Pattern Recognition


Code 3.3.3208.9
Semester 9th
Flow S - Signals, Automatic Control and Robotics
Category Obligatory by selection
Credits 4
Class Hours - Lab Hours 3 - 1
Lecturers Petros Maragos, Alexandros Potamianos
Links MyCourses, Course's Website
Web Platform Class 1: Webex

Description

Introduction to the theory and algorithms of statistical pattern recognition with applications to recognition of sounds (e.g. speech, music), visual objects, audio-visual events, and other spatio-temporal sensory or symbolic data.
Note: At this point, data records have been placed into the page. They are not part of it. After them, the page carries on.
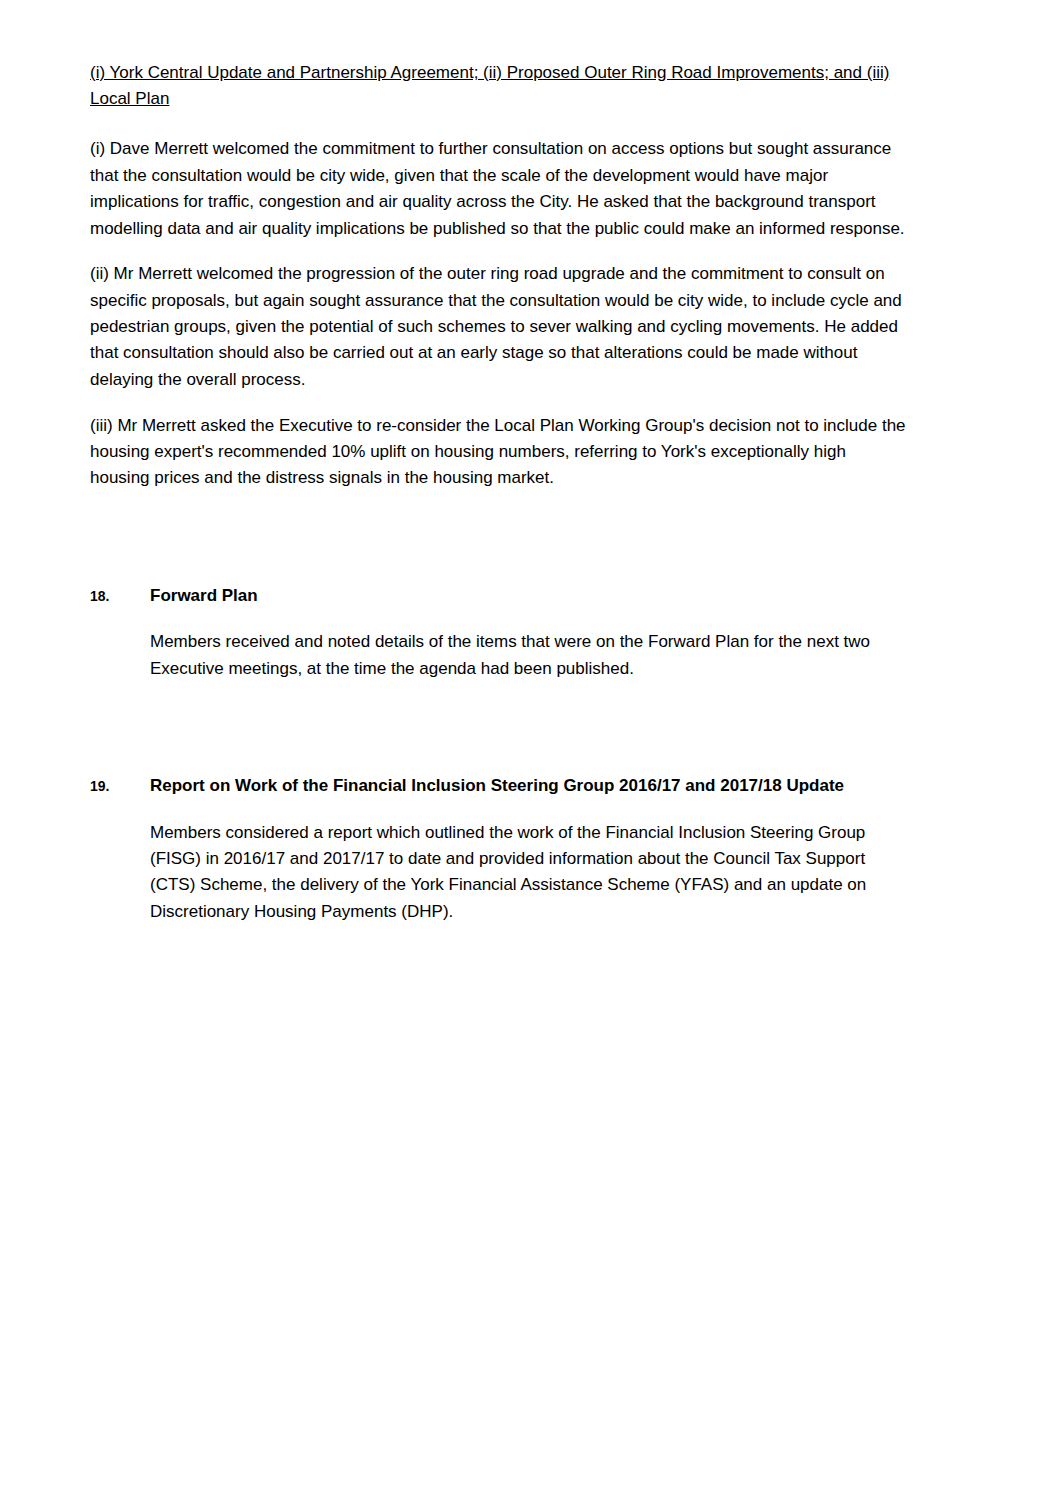(i) York Central Update and Partnership Agreement; (ii) Proposed Outer Ring Road Improvements; and (iii) Local Plan
(i) Dave Merrett welcomed the commitment to further consultation on access options but sought assurance that the consultation would be city wide, given that the scale of the development would have major implications for traffic, congestion and air quality across the City. He asked that the background transport modelling data and air quality implications be published so that the public could make an informed response.
(ii) Mr Merrett welcomed the progression of the outer ring road upgrade and the commitment to consult on specific proposals, but again sought assurance that the consultation would be city wide, to include cycle and pedestrian groups, given the potential of such schemes to sever walking and cycling movements. He added that consultation should also be carried out at an early stage so that alterations could be made without delaying the overall process.
(iii) Mr Merrett asked the Executive to re-consider the Local Plan Working Group's decision not to include the housing expert's recommended 10% uplift on housing numbers, referring to York's exceptionally high housing prices and the distress signals in the housing market.
18.
Forward Plan
Members received and noted details of the items that were on the Forward Plan for the next two Executive meetings, at the time the agenda had been published.
19.
Report on Work of the Financial Inclusion Steering Group 2016/17 and 2017/18 Update
Members considered a report which outlined the work of the Financial Inclusion Steering Group (FISG) in 2016/17 and 2017/17 to date and provided information about the Council Tax Support (CTS) Scheme, the delivery of the York Financial Assistance Scheme (YFAS) and an update on Discretionary Housing Payments (DHP).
Bayesian decision and estimation theory (Maximum Likelihood, Maximum-A-Posteriori). Nearest neighbor decision rule. Methods for clustering (e.g. k-means) and unsupervised learning. Decision trees. Methods for feature transformation and selection in pattern space, and dimensionality reduction: principal component analysis (PCA), linear discriminant analysis (LDA), independent component analysis (ICA). Methods for linear and nonlinear regression. Pattern classification methods with linear discriminant machines: Perceptrons και Support Vector Machines. Hidden Markov models (HMMs), Gaussian Mixture models (GMMs), Expectation-Maximization algorithm, Viterbi algorithm. Dynamic Bayesian nets. Probabilistic graphical models. Deep learning methods: Deep, Convolutional, Recursive Neural Nets (DNNs CNNs, RNNs). Analytic and laboratory exercises.